WHAT'S A COMMUNITY
Community land trusts (CLTs) are nonprofit, community-based organizations tasked with holding land permanently "in trust" for the benefit of people in the community. CLT land can be used for many types of development, including commercial and agricultural uses, but CLTs are primarily used to ensure long-term housing affordability. CLTs are governed by a board of directors made up of housing residents, community representatives, and members of the general public.
Resident leadership and community control of land
STEWARDSHIP & SUPPORT
Long-term vision for supporting homeowners and neighborhoods
Housing that's within reach, today and for future generations
HOW DO COMMUNITY
LAND TRUSTS WORK?
Permanent Affordability through Shared Ownership
Land values have been rising for decades in many of our nation's cities, dramatically increasing the cost of housing in high-opportunity and historically under-served neighborhoods alike. The prospect of homeownership in our cities is drifting out of reach for many people as incomes fail to keep up with consistent growth in property values.
The community land trust model is designed to protect certain neighborhood land from the relentless upward pressure of urban land markets. In other words, the community land trust preserves some neighborhood land for community-serving uses, such as permanently affordable housing for everyday families with limited incomes.
Community land trust homeowners buy their home at a price they can afford, and are far more likely to be able to remain in their home for as long as they wish to stay -- without the pressures of unaffordable mortgage payments or rising property taxes in the surrounding neighborhood.
Community land trusts create housing affordability through shared ownership: the homeowner owns the home itself, while the community land trust owns the land beneath, stewarding it for the benefit of the homeowner, future homeowners, and the community as a whole.
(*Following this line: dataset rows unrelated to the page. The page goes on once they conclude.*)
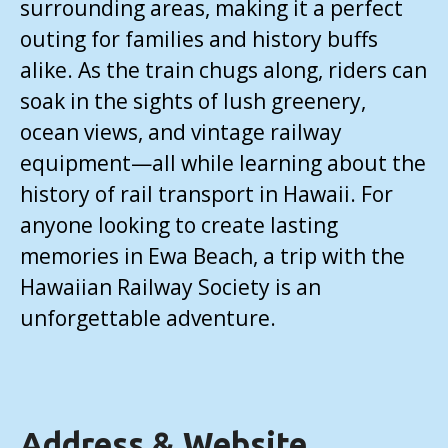
surrounding areas, making it a perfect
outing for families and history buffs
alike. As the train chugs along, riders can
soak in the sights of lush greenery,
ocean views, and vintage railway
equipment—all while learning about the
history of rail transport in Hawaii. For
anyone looking to create lasting
memories in Ewa Beach, a trip with the
Hawaiian Railway Society is an
unforgettable adventure.
Address & Website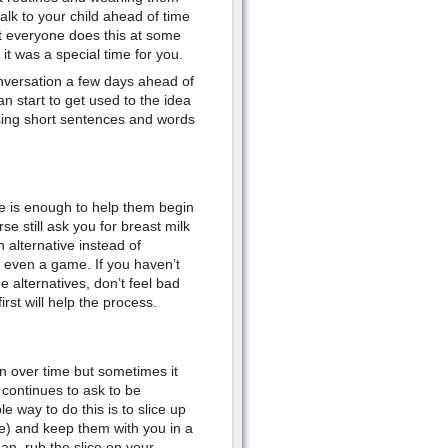
alk to your child ahead of time
at everyone does this at some
it was a special time for you.
onversation a few days ahead of
 start to get used to the idea
sing short sentences and words
se is enough to help them begin
se still ask you for breast milk
n alternative instead of
r even a game. If you haven’t
e alternatives, don’t feel bad
rst will help the process.
n over time but sometimes it
 continues to ask to be
e way to do this is to slice up
te) and keep them with you in a
an, rub the slice on your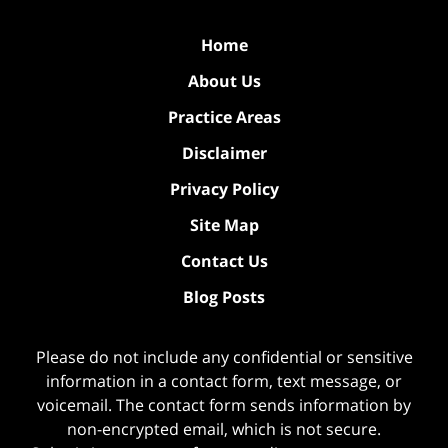
Home
About Us
Practice Areas
Disclaimer
Privacy Policy
Site Map
Contact Us
Blog Posts
Please do not include any confidential or sensitive
information in a contact form, text message, or
voicemail. The contact form sends information by
non-encrypted email, which is not secure.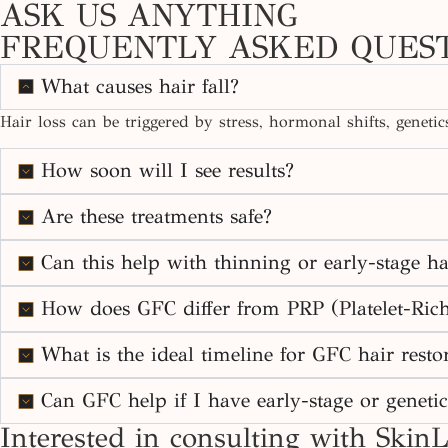
ASK US ANYTHING
FREQUENTLY ASKED QUES
What causes hair fall?
Hair loss can be triggered by stress, hormonal shifts, geneti
How soon will I see results?
Are these treatments safe?
Can this help with thinning or early-stage ha
How does GFC differ from PRP (Platelet-Ric
What is the ideal timeline for GFC hair restor
Can GFC help if I have early-stage or genetic
Interested in consulting with SkinL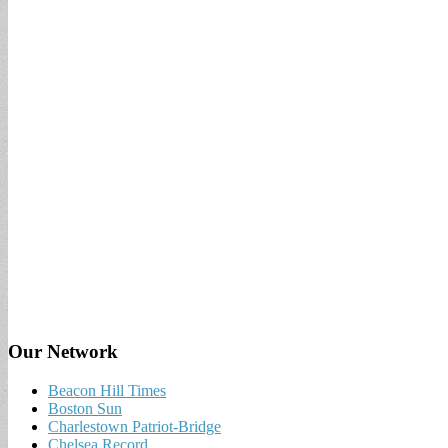
Our Network
Beacon Hill Times
Boston Sun
Charlestown Patriot-Bridge
Chelsea Record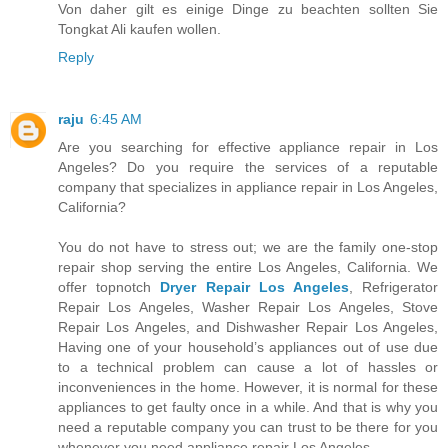
Von daher gilt es einige Dinge zu beachten sollten Sie
Tongkat Ali kaufen wollen.
Reply
raju
6:45 AM
Are you searching for effective appliance repair in Los
Angeles? Do you require the services of a reputable
company that specializes in appliance repair in Los Angeles,
California?
You do not have to stress out; we are the family one-stop
repair shop serving the entire Los Angeles, California. We
offer topnotch
Dryer Repair Los Angeles
, Refrigerator
Repair Los Angeles, Washer Repair Los Angeles, Stove
Repair Los Angeles, and Dishwasher Repair Los Angeles,
Having one of your household’s appliances out of use due
to a technical problem can cause a lot of hassles or
inconveniences in the home. However, it is normal for these
appliances to get faulty once in a while. And that is why you
need a reputable company you can trust to be there for you
whenever you need appliance repair Los Angeles.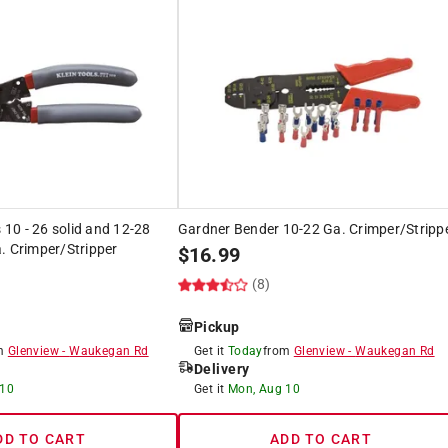
s 10 - 26 solid and 12-28
Gardner Bender 10-22 Ga. Crimper/Stripp
. Crimper/Stripper
$
16.99
(8)
Pickup
om
Glenview
-
Waukegan Rd
Get it
Today
from
Glenview
-
Waukegan Rd
Delivery
 10
Get it
Mon, Aug 10
DD TO CART
ADD TO CART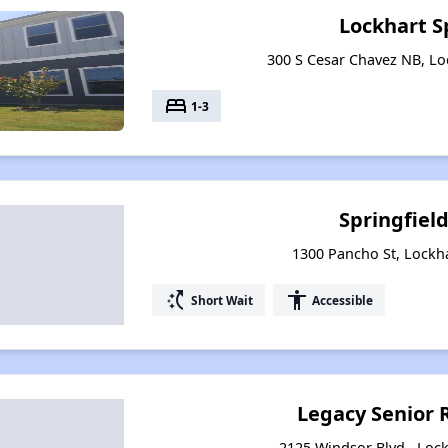
Lockhart S
300 S Cesar Chavez NB, Lo
bed
1-3
Springfield
1300 Pancho St, Lockh
switch_access_shortcut
accessibility
Short Wait
Accessible
Legacy Senior 
2125 Windsor Blvd., Lock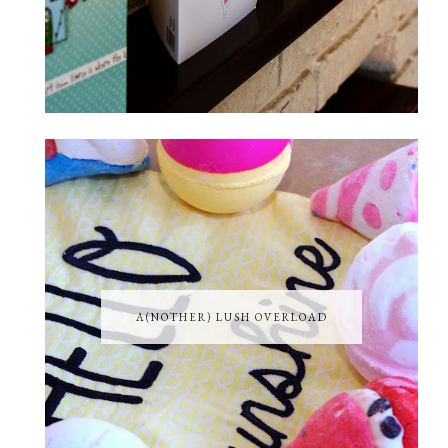
A(NOTHER) LUSH OVERLOAD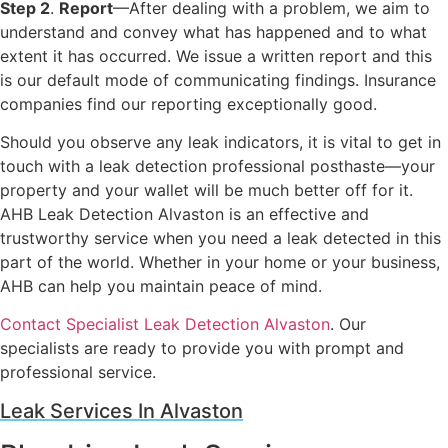
Step 2
.
Report
—After dealing with a problem, we aim to
understand and convey what has happened and to what
extent it has occurred. We issue a written report and this
is our default mode of communicating findings. Insurance
companies find our reporting exceptionally good.
Should you observe any leak indicators, it is vital to get in
touch with a leak detection professional posthaste—your
property and your wallet will be much better off for it.
AHB Leak Detection Alvaston is an effective and
trustworthy service when you need a leak detected in this
part of the world. Whether in your home or your business,
AHB can help you maintain peace of mind.
Contact Specialist Leak Detection Alvaston
. Our
specialists are ready to provide you with prompt and
professional service.
Leak Services In Alvaston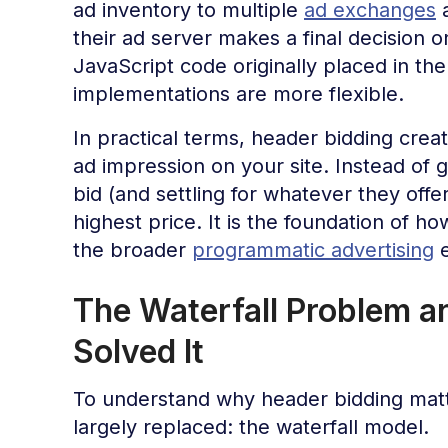
ad inventory to multiple
ad exchanges
a
their ad server makes a final decision
JavaScript code originally placed in th
implementations are more flexible.
In practical terms, header bidding creat
ad impression on your site. Instead of 
bid (and settling for whatever they offe
highest price. It is the foundation of 
the broader
programmatic advertising
e
The Waterfall Problem a
Solved It
To understand why header bidding matt
largely replaced: the waterfall model.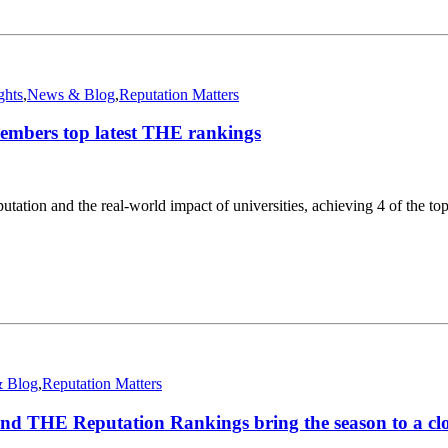
ghts
,
News & Blog
,
Reputation Matters
embers top latest THE rankings
tion and the real-world impact of universities, achieving 4 of the top
 Blog
,
Reputation Matters
d THE Reputation Rankings bring the season to a cl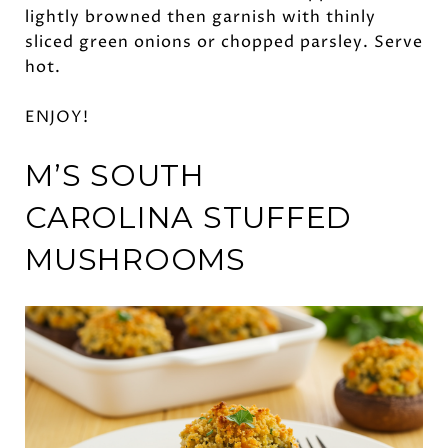
lightly browned then garnish with thinly
sliced green onions or chopped parsley. Serve
hot.
ENJOY!
M’S SOUTH
CAROLINA
STUFFED
MUSHROOMS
The homeowner enters into a Ground Lease with the community land trust that allows her to enjoy exclusive use of the land beneath her home. The Ground Lease lasts 99 years, and is both renewable and inheritable.
In the Ground Lease, the homeowner agrees to earn modest equity in the home over time and, if they sell, to sell to another limited-income buyer. This way, the price of the home always remains affordable to future buyers.
IN THE BAYOU CITY
The Case for a CLT in Houston
Houston has historically held a reputation for being affordable, but today the reality is changing. Home prices have been steadily rising since the 2000s, drastically outpacing income growth over the same period. Over the past ten years alone, median home prices in Houston have increased by 67%, while household incomes have increased by only 20%.
Between 2012 and 2017, median residential land prices in Houston rose 38.1%, from $180,600 to $249,400 per acre. In 2018, the median sales price for a home in Houston was $237,500, an unaffordable price for a household making under $61,000 per year (or 80% of the Area Median Income for a family of four in 2019).
Thirty-five percent of low-income Houston residents are housing cost burdened, spending more than 30% of their income on rent or mortgage payments. In 2018, 35% of survey respondents reported that they had a problem paying for housing in the preceding year. High local transportation costs for those with long commutes to jobs further compound the difficulty faced by limited-income residents in finding suitable, affordable housing.
Houston ranked third in the nation in overall population growth in 2018 and continues to add residents each day. This growth is expected to continue, further driving up housing demand. Houston Community Land Trust intervenes in this looming affordability crisis by creating a new pathway to homeownership for those households for whom afforably-priced housing is growing increasingly difficult to find.